Risale ormai a qualche anno fa la scomparsa del Maestro elementare in pensione Alberto Dondoli[1]. Persona di grande passione e sensibilità culturale, grazie alla sua dedizione all’archeologia si guadagnò la nomina a Ispettore Onorario per la Soprintendenza Archeologica della Toscana[2]. Dette vita al Gruppo Archeologico Pientino, organizzò campagne di ricerca di superficie, fu il principale collaboratore della Dott.ssa Rezia negli scavi del sito archeologico di Cava Barbieri. Molto piacevoli le conferenze tenute da lui a Pienza e nel territorio; il suo apporto fu spesso fondamentale nell’organizzazione di mostre sul tema a Pienza. La sua competenza in materia era proverbiale e per decenni e decenni fu l’anima del Gruppo Archeologico e di ogni iniziativa didattica, divulgativa, ricreativa che aveva per tema i beni archeologici valdorciani, toscani e italiani in generale. La sua scomparsa è stata una grave perdita per il movimento pientino di appassionati che si era creato attorno alla sua figura ed alle sue attività.

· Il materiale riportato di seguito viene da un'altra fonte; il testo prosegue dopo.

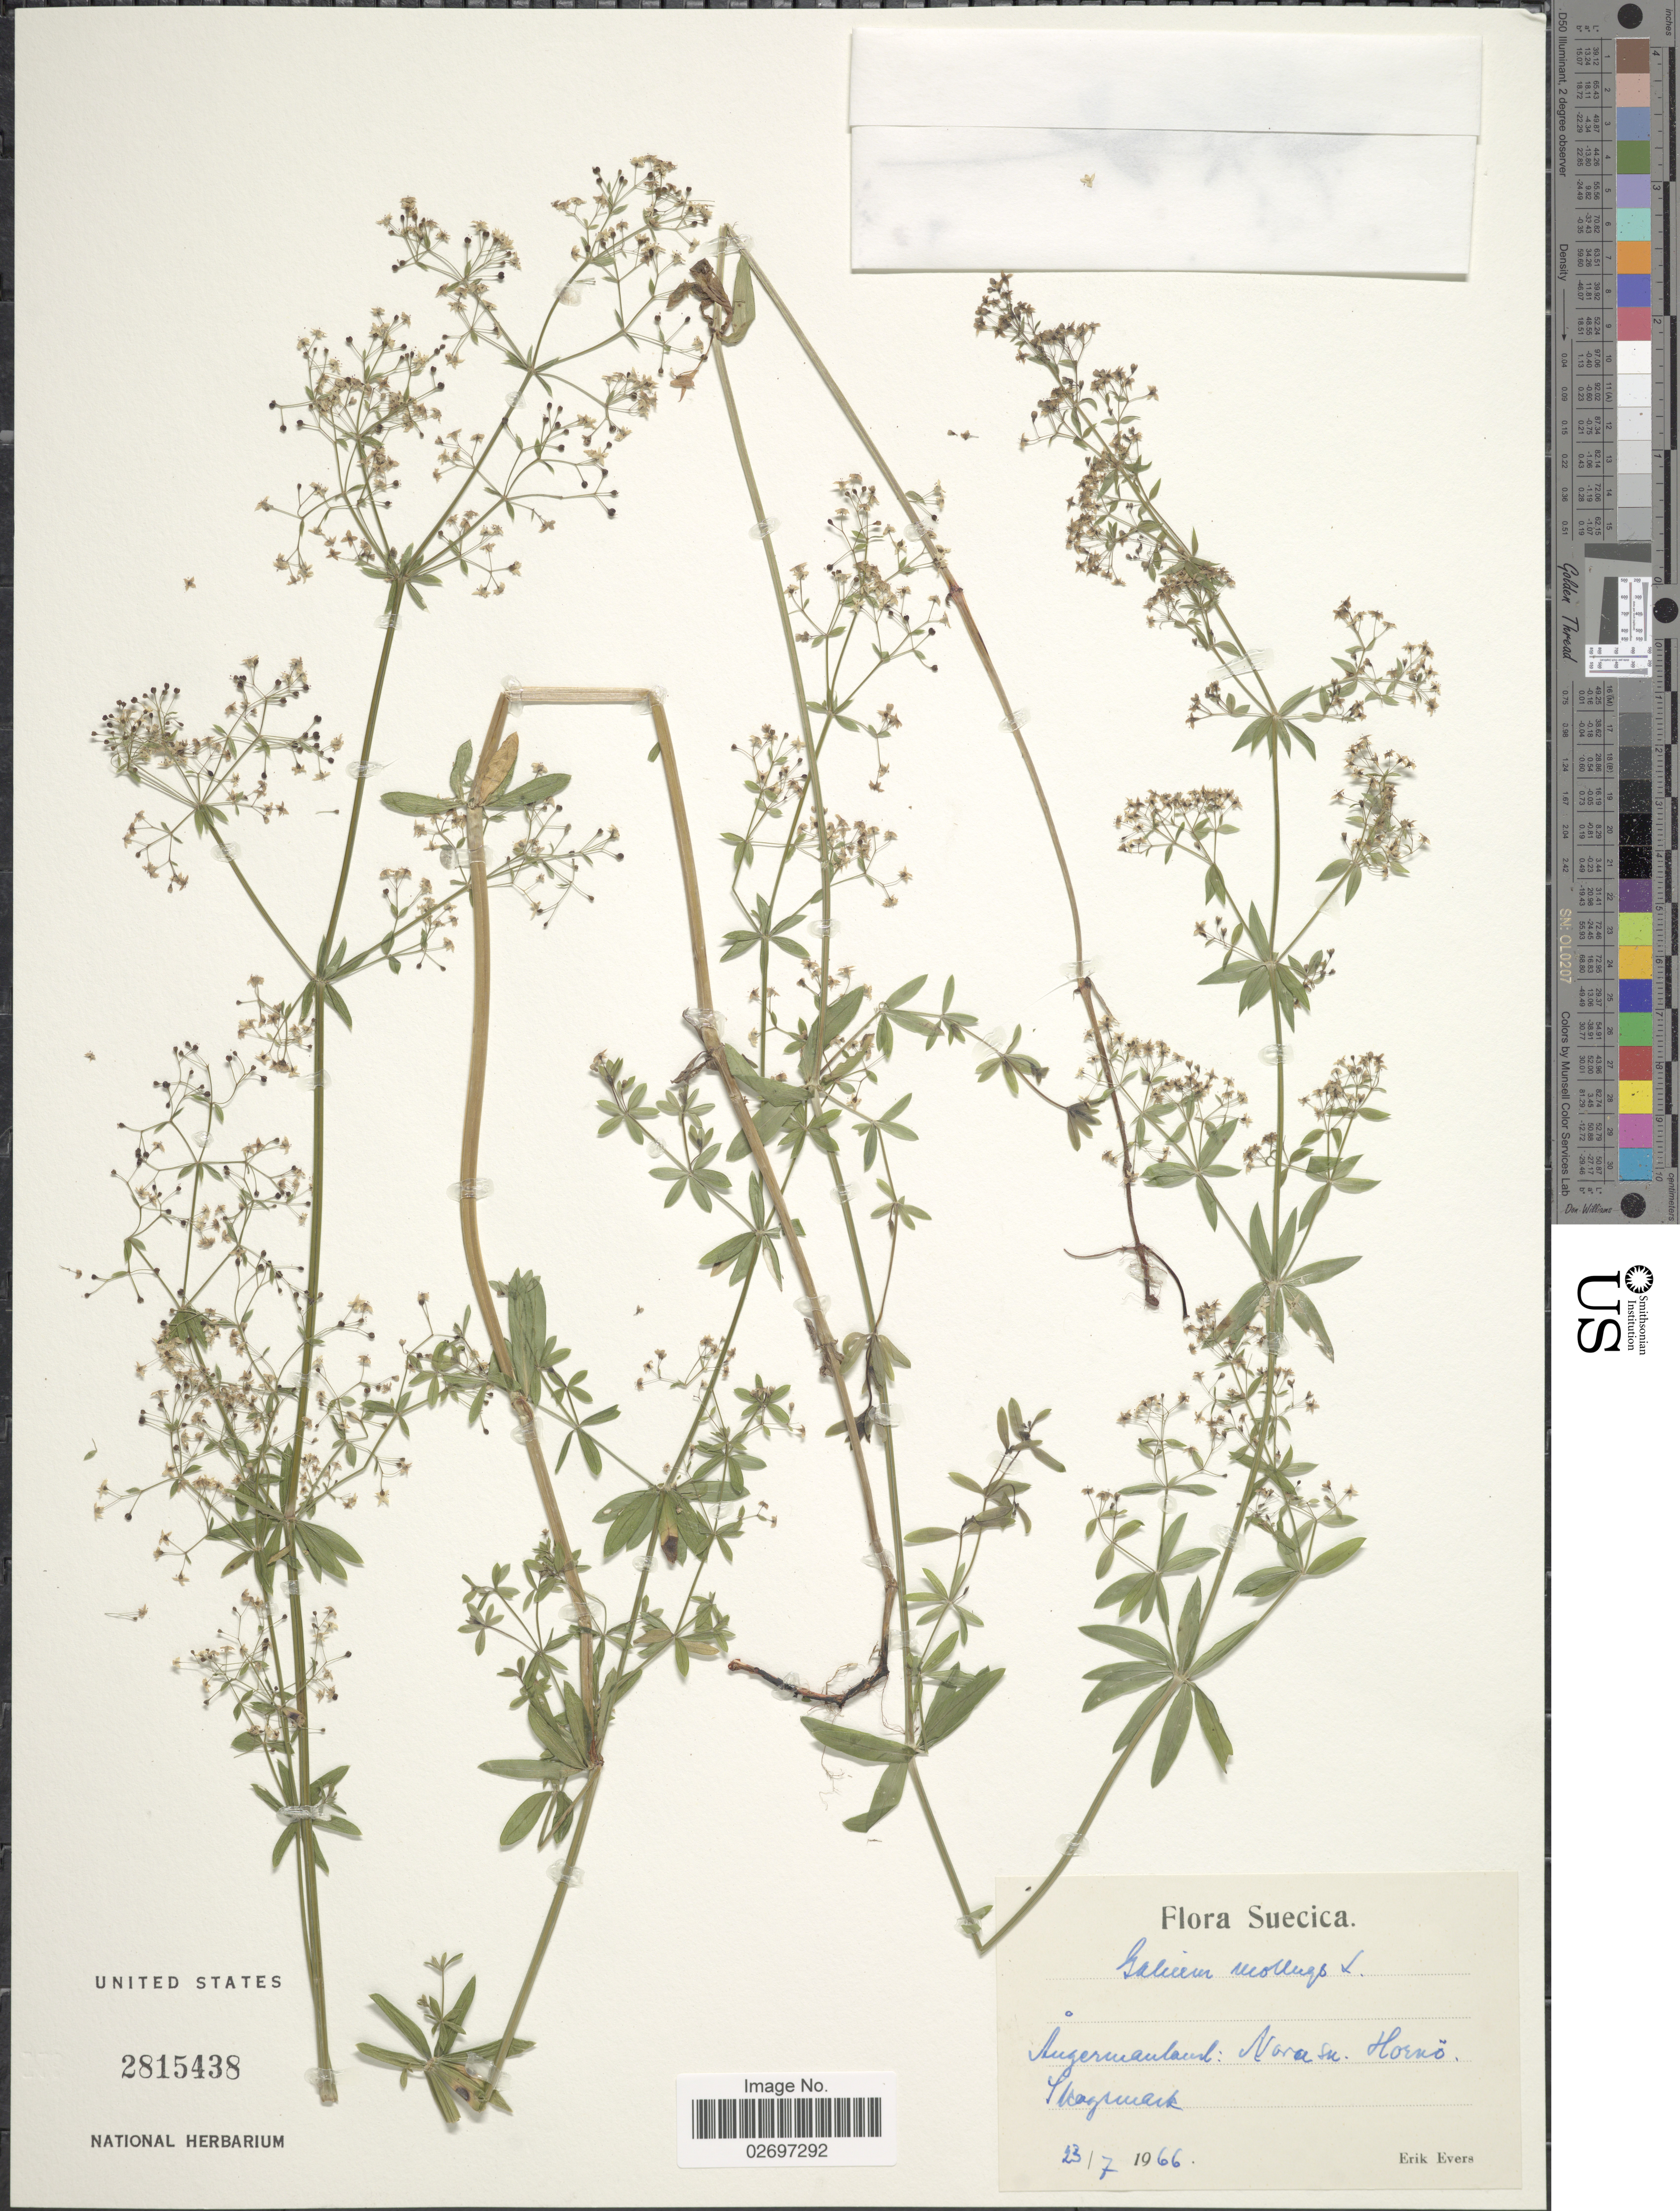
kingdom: Plantae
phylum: Tracheophyta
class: Magnoliopsida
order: Gentianales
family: Rubiaceae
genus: Galium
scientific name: Galium mollugo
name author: L.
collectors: E. Evers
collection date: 1966-07-23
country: Sweden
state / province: Vasterbotten / Vasternorrland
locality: Angermanland: Nora sn. Horno. skogsmark.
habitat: skogsmark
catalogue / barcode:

Quanto alla dott.ssa Rezia ricordiamo che, oltre ad occuparsi direttamente e talvolta a proprie spese delle campagne di scavo, era molto partecipe alle iniziative culturali di Pienza e che, grazie alle amicizie intrecciate con i pientini ed alle frequentazioni cittadine, accettò di recitare nella commedia ‘Criside’ di Enea Silvio Piccolomini, rappresentata in Piazza Pio II dalla compagnia locale del ‘Confronto’ in quegli anni.
Ricordiamo infine le tante persone che hanno lavorato negli scavi o collaborato durante le varie campagne: 1. Massai Rino 2. Giovannoni Gilberto 3. Carratelli Massimo 4. Pierangioli Enzo 5. Armellini Ernello 6. Landi Mario 7. Farnetani Giovacchino 8. Marconi Guglielmo 9. Operai ditta Marri 10. Dondoli Alberto 11. Pellegrino Lucio 12. Battisti Geremia 13. Franco Caporali 14. Vallerani Mauro.
[1] Alberto Dondoli era nato a Colle di Val d’Elsa nel 1929 ed è deceduto a Pienza nel 2018.
[2] La figura di Ispettore Onorario fu istituita dalla Legge 27 luglio 1907 n. 386 (artt. 47-53). Il suo compito è coadiuvare a titolo gratuito le Soprintendenze nel campo della tutela e della conservazione dei beni culturali, con particolare riferimento all’attività di vigilanza e di informazione.